Hello and thank you for coming. Today is a good day – mother wanted not a funeral but a celebration of life – so let us celebrate the life of Dorothy Jean Byrnes Miller. Mother is at peace, with those she loved who went before her, and so again I say to all of you: today is a good day. 

First a short list: my mother’s favorite word – yes, she had a favorite word – pavement. Pavement. My mothers favorite Roman; Julius Caesar. My mother’s favorite food: ice cream. My mother’s favorite person: Dick Miller. She had great taste. My mothers favorite family: the Byrnes Clan. My mother’s favorite thing to hold: babies. My mother’s favorite students: Ray Sprague and the Rosa twins, Gary and Gene, although Chuck Jenkins gets a gold star for effort and making her laugh – after all what student in the history of teaching didn’t get his homework done because his mother saw a UFO the night before? Christine Geehrer also gets a gold star for remembering and singing Gaudeamus Igitur over the phone once when mother was getting her hair done at Marcia’s. Something mother never was: cynical. Something mother always was: an idealist. My mothers other favorite thing to do other than read or eat ice cream: talk. 
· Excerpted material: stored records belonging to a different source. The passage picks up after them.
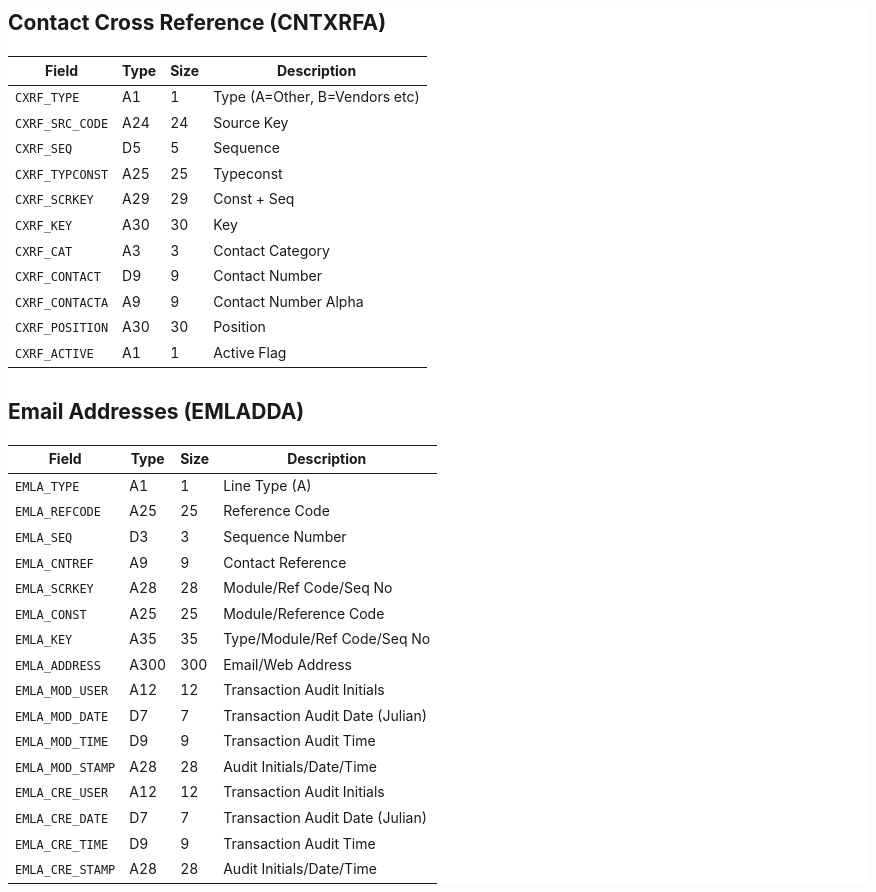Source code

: ## Contact Cross Reference (CNTXRFA)

| Field | Type | Size | Description |
|-------|------|------|-------------|
| `CXRF_TYPE` | A1 | 1 | Type (A=Other, B=Vendors etc) |
| `CXRF_SRC_CODE` | A24 | 24 | Source Key |
| `CXRF_SEQ` | D5 | 5 | Sequence |
| `CXRF_TYPCONST` | A25 | 25 | Typeconst |
| `CXRF_SCRKEY` | A29 | 29 | Const + Seq |
| `CXRF_KEY` | A30 | 30 | Key |
| `CXRF_CAT` | A3 | 3 | Contact Category |
| `CXRF_CONTACT` | D9 | 9 | Contact Number |
| `CXRF_CONTACTA` | A9 | 9 | Contact Number Alpha |
| `CXRF_POSITION` | A30 | 30 | Position |
| `CXRF_ACTIVE` | A1 | 1 | Active Flag |

## Email Addresses (EMLADDA)

| Field | Type | Size | Description |
|-------|------|------|-------------|
| `EMLA_TYPE` | A1 | 1 | Line Type (A) |
| `EMLA_REFCODE` | A25 | 25 | Reference Code |
| `EMLA_SEQ` | D3 | 3 | Sequence Number |
| `EMLA_CNTREF` | A9 | 9 | Contact Reference |
| `EMLA_SCRKEY` | A28 | 28 | Module/Ref Code/Seq No |
| `EMLA_CONST` | A25 | 25 | Module/Reference Code |
| `EMLA_KEY` | A35 | 35 | Type/Module/Ref Code/Seq No |
| `EMLA_ADDRESS` | A300 | 300 | Email/Web Address |
| `EMLA_MOD_USER` | A12 | 12 | Transaction Audit Initials |
| `EMLA_MOD_DATE` | D7 | 7 | Transaction Audit Date (Julian) |
| `EMLA_MOD_TIME` | D9 | 9 | Transaction Audit Time |
| `EMLA_MOD_STAMP` | A28 | 28 | Audit Initials/Date/Time |
| `EMLA_CRE_USER` | A12 | 12 | Transaction Audit Initials |
| `EMLA_CRE_DATE` | D7 | 7 | Transaction Audit Date (Julian) |
| `EMLA_CRE_TIME` | D9 | 9 | Transaction Audit Time |
| `EMLA_CRE_STAMP` | A28 | 28 | Audit Initials/Date/Time |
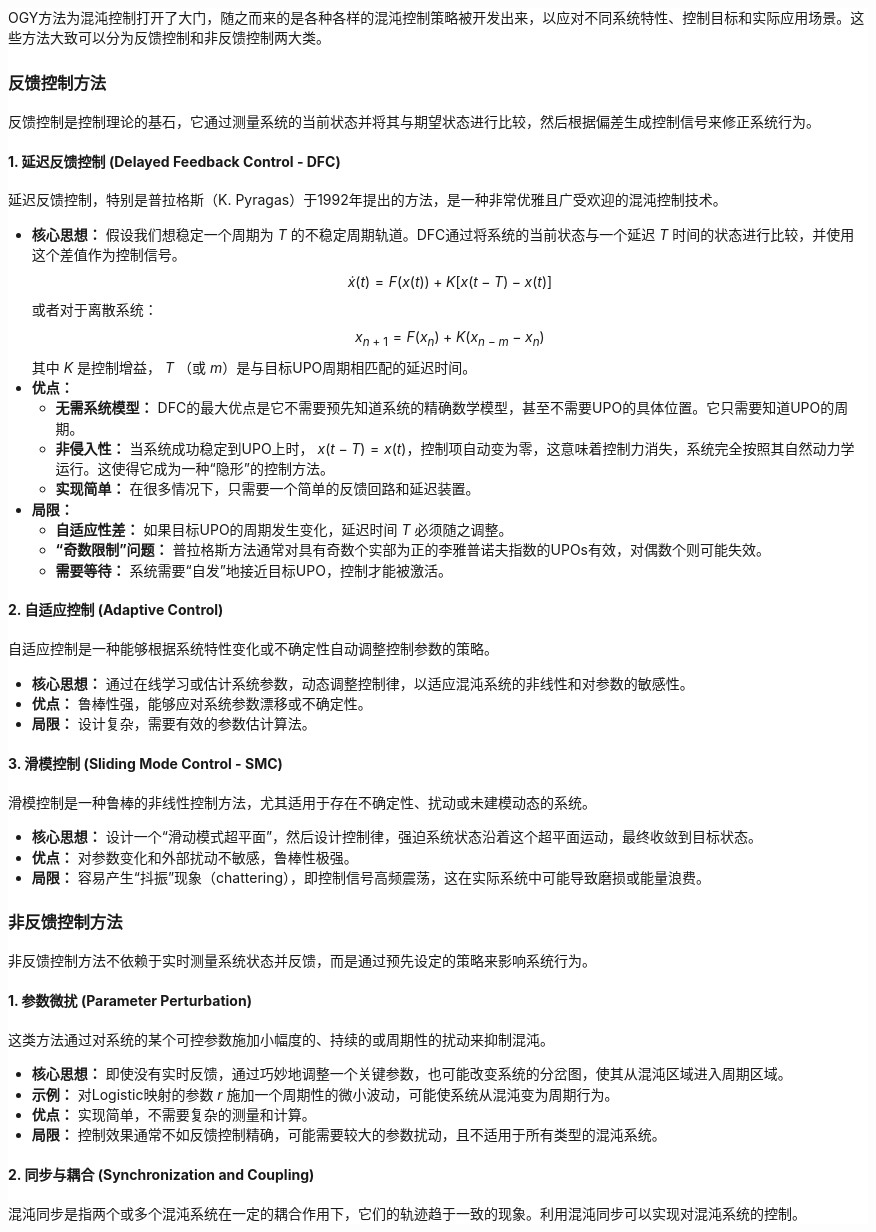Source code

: OGY方法为混沌控制打开了大门，随之而来的是各种各样的混沌控制策略被开发出来，以应对不同系统特性、控制目标和实际应用场景。这些方法大致可以分为反馈控制和非反馈控制两大类。

### 反馈控制方法

反馈控制是控制理论的基石，它通过测量系统的当前状态并将其与期望状态进行比较，然后根据偏差生成控制信号来修正系统行为。

#### 1. 延迟反馈控制 (Delayed Feedback Control - DFC)

延迟反馈控制，特别是普拉格斯（K. Pyragas）于1992年提出的方法，是一种非常优雅且广受欢迎的混沌控制技术。

*   **核心思想：** 假设我们想稳定一个周期为 $T$ 的不稳定周期轨道。DFC通过将系统的当前状态与一个延迟 $T$ 时间的状态进行比较，并使用这个差值作为控制信号。
    $$ \dot{x}(t) = F(x(t)) + K[x(t-T) - x(t)] $$
    或者对于离散系统：
    $$ x_{n+1} = F(x_n) + K(x_{n-m} - x_n) $$
    其中 $K$ 是控制增益， $T$ （或 $m$）是与目标UPO周期相匹配的延迟时间。
*   **优点：**
    *   **无需系统模型：** DFC的最大优点是它不需要预先知道系统的精确数学模型，甚至不需要UPO的具体位置。它只需要知道UPO的周期。
    *   **非侵入性：** 当系统成功稳定到UPO上时， $x(t-T) = x(t)$，控制项自动变为零，这意味着控制力消失，系统完全按照其自然动力学运行。这使得它成为一种“隐形”的控制方法。
    *   **实现简单：** 在很多情况下，只需要一个简单的反馈回路和延迟装置。
*   **局限：**
    *   **自适应性差：** 如果目标UPO的周期发生变化，延迟时间 $T$ 必须随之调整。
    *   **“奇数限制”问题：** 普拉格斯方法通常对具有奇数个实部为正的李雅普诺夫指数的UPOs有效，对偶数个则可能失效。
    *   **需要等待：** 系统需要“自发”地接近目标UPO，控制才能被激活。

#### 2. 自适应控制 (Adaptive Control)

自适应控制是一种能够根据系统特性变化或不确定性自动调整控制参数的策略。

*   **核心思想：** 通过在线学习或估计系统参数，动态调整控制律，以适应混沌系统的非线性和对参数的敏感性。
*   **优点：** 鲁棒性强，能够应对系统参数漂移或不确定性。
*   **局限：** 设计复杂，需要有效的参数估计算法。

#### 3. 滑模控制 (Sliding Mode Control - SMC)

滑模控制是一种鲁棒的非线性控制方法，尤其适用于存在不确定性、扰动或未建模动态的系统。

*   **核心思想：** 设计一个“滑动模式超平面”，然后设计控制律，强迫系统状态沿着这个超平面运动，最终收敛到目标状态。
*   **优点：** 对参数变化和外部扰动不敏感，鲁棒性极强。
*   **局限：** 容易产生“抖振”现象（chattering），即控制信号高频震荡，这在实际系统中可能导致磨损或能量浪费。

### 非反馈控制方法

非反馈控制方法不依赖于实时测量系统状态并反馈，而是通过预先设定的策略来影响系统行为。

#### 1. 参数微扰 (Parameter Perturbation)

这类方法通过对系统的某个可控参数施加小幅度的、持续的或周期性的扰动来抑制混沌。

*   **核心思想：** 即使没有实时反馈，通过巧妙地调整一个关键参数，也可能改变系统的分岔图，使其从混沌区域进入周期区域。
*   **示例：** 对Logistic映射的参数 $r$ 施加一个周期性的微小波动，可能使系统从混沌变为周期行为。
*   **优点：** 实现简单，不需要复杂的测量和计算。
*   **局限：** 控制效果通常不如反馈控制精确，可能需要较大的参数扰动，且不适用于所有类型的混沌系统。

#### 2. 同步与耦合 (Synchronization and Coupling)

混沌同步是指两个或多个混沌系统在一定的耦合作用下，它们的轨迹趋于一致的现象。利用混沌同步可以实现对混沌系统的控制。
…to those of us who had the privilege of knowing her, my mom was a great lady – brilliant, stubborn, willful, full of laughter, sentimental, naive, generous, volatile, quick-witted, warm, fierce, loyal, rarely unforgiving, a great story teller, a great teacher – a loving, complicated, endlessly fascinating and tender mother and a wonderful life’s companion to my dad, her very best friend. An orphan at twenty, a teacher at twenty-two, a wife at twenty-seven, a mother at twenty-eight, a mother of four at thirty-three, a loving daughter-in-law to the end of my grandmother’s life, a devoted sister, and, finally, a women who wanted and deserved only to rest. 

…Mother’s ultimate legacy lies in the students she taught, especially those she inspired to teach or lead their lives to the very best of their abilities – and in her love for my dad and the immense impact their relationship had on so many people their lives touched. 

…Finally, I want to quote one of her other favorite Romans, Cicero, who said that the ‘life of the dead rests in the remembrance of the living’. Mother will always be remembered – well-remembered – by her students, her colleagues, her friends, family, and those who cared for her these last few years. And today – today is a good day. 

Gaudeamus igitur
Juvenes dum sumus!
Post jucundam juventutem
Post molestam senectutem
Nos habebit humus.
 Nos habebit humus.

Therefore let us party
While we are young!
After pleasant youth
After troublesome old age
The earth will have usThe earth will have us. 

*you better believe it was a good day. ding dong, t.w.i.d.! deep breaths.